9 July 2021
Did you know?
The Chinese National Intellectual Property Administration (CNIPA) recently revised the Examination Guidelines for software patents including artificial intelligence (AI), big data and blockchain.
Why does this matter to you?
These new Examination Guidelines provide much needed clarity as to the boundaries of patentable subject matter in China.
How are software patents treated in other jurisdictions?
The patent laws which we have today were originally designed to protect the products of the 19th century industrial revolution: mechanical devices and chemical compositions. As such, software never sat easily within the patent system and was initially barred from patentability in many jurisdictions, including China. This became untenable as software became ubiquitous and entered every aspect of the economy, resulting in a complex body of US and European case law providing numerous exceptions, which allow software to be patented in certain circumstances.
The European Patent Office has stated that software can be patented if it solves a “technical problem”, while the US allows software to be patented if the claims recite more than an “abstract idea”. However, the terms “technical” and “abstract” are not well-defined and the European and US Patent Offices often interpret these restrictions broadly, which results in a lack of certainty and can make it difficult to obtain software patents.
What is the approach in China?
The Chinese Examination Guidelines previously required a software patent to use “technical means” to solve a “technical problem” and provide a “technical result” (sometimes referred to as a “triple technical requirement”). The new Guidelines provide more substantive guidance and recast the criteria as a two-part test.
* * * * * * * * *
* **Try it**: List every heading in the piece on China's software patent guidelines that is worded as a question.

* **Stored data**:
* * * * * * * * *
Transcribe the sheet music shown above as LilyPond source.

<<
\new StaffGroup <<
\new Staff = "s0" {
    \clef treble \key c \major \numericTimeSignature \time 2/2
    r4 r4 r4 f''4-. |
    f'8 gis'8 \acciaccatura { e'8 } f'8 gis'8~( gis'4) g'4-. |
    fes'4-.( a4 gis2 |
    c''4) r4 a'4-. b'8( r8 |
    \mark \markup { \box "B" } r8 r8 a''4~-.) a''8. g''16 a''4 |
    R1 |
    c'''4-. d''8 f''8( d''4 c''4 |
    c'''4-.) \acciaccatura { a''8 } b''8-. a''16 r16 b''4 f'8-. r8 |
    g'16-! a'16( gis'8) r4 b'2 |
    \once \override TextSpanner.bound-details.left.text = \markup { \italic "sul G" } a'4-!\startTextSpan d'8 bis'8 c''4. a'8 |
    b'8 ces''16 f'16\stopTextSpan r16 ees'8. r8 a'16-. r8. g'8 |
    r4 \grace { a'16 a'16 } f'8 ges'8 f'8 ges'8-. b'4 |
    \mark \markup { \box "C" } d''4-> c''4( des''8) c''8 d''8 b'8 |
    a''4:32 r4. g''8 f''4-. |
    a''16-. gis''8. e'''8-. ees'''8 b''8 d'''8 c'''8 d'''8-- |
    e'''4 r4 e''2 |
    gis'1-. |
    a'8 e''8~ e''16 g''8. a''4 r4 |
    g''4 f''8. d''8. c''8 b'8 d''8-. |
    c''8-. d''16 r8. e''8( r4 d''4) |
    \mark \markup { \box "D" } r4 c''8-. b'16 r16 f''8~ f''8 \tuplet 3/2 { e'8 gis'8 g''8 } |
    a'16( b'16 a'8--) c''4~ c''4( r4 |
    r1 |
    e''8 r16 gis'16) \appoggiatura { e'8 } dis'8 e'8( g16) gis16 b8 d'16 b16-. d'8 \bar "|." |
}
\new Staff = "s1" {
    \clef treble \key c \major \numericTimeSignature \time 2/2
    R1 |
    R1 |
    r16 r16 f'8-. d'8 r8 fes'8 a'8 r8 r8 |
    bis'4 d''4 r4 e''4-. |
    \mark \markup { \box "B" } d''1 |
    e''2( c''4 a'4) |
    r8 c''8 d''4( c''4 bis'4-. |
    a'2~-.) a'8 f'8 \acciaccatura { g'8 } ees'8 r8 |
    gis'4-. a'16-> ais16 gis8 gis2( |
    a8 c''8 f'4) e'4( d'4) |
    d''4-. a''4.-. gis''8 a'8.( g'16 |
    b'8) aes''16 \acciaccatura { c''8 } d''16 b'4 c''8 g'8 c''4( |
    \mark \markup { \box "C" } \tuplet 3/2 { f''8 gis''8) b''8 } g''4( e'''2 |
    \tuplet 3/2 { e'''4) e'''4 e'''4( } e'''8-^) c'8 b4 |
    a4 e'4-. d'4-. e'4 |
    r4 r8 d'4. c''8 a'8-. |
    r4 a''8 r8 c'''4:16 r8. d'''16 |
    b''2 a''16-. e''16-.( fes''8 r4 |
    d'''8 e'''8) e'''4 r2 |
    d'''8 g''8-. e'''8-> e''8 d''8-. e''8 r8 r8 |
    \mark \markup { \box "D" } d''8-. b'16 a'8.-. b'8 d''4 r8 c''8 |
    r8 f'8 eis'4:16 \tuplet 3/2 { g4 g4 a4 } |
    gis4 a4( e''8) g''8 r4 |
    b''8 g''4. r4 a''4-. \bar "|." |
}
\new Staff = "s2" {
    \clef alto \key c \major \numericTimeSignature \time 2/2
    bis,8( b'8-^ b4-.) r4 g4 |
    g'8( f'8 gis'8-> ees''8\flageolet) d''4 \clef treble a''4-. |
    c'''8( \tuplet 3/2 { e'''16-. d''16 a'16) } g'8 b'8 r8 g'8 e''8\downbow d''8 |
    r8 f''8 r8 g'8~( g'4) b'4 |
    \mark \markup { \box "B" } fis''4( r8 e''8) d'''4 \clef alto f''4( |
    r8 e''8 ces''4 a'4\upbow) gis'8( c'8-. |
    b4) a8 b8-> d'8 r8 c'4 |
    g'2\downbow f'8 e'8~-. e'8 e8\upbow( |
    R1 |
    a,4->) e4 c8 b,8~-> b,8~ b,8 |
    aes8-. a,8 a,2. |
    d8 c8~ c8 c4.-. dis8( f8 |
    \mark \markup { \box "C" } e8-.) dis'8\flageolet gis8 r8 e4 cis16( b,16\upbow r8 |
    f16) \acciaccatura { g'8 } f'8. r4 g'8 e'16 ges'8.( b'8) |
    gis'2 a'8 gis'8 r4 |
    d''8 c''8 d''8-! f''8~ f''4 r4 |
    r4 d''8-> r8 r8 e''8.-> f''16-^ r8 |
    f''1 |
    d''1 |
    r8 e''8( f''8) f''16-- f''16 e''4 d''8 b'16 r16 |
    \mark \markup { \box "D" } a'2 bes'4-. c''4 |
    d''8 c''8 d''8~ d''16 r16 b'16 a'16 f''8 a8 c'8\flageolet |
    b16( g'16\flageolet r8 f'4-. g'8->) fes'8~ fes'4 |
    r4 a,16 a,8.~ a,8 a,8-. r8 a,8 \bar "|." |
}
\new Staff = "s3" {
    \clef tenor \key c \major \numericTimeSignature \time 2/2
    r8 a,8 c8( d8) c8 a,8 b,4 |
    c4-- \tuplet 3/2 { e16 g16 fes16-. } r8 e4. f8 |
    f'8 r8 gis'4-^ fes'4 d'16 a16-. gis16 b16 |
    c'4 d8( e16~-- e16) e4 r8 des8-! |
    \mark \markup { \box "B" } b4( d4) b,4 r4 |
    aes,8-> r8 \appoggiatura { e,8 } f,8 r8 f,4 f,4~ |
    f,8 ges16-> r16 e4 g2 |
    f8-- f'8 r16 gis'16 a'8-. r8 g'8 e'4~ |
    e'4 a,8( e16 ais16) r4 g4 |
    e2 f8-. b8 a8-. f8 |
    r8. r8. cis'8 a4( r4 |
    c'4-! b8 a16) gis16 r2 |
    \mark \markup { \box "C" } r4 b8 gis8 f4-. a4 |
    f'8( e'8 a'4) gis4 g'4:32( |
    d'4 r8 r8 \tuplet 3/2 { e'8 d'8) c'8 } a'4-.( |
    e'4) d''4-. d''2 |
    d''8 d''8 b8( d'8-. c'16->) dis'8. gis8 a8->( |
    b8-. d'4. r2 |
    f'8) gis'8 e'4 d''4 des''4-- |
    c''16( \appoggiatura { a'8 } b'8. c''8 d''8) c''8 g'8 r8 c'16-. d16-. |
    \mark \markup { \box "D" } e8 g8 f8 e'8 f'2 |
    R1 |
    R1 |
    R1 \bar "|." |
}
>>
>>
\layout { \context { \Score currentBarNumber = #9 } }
* * * * * * * * *
* **Answer for this exercise**:
- Did you know?
- Why does this matter to you?
- How are software patents treated in other jurisdictions?
- What is the approach in China?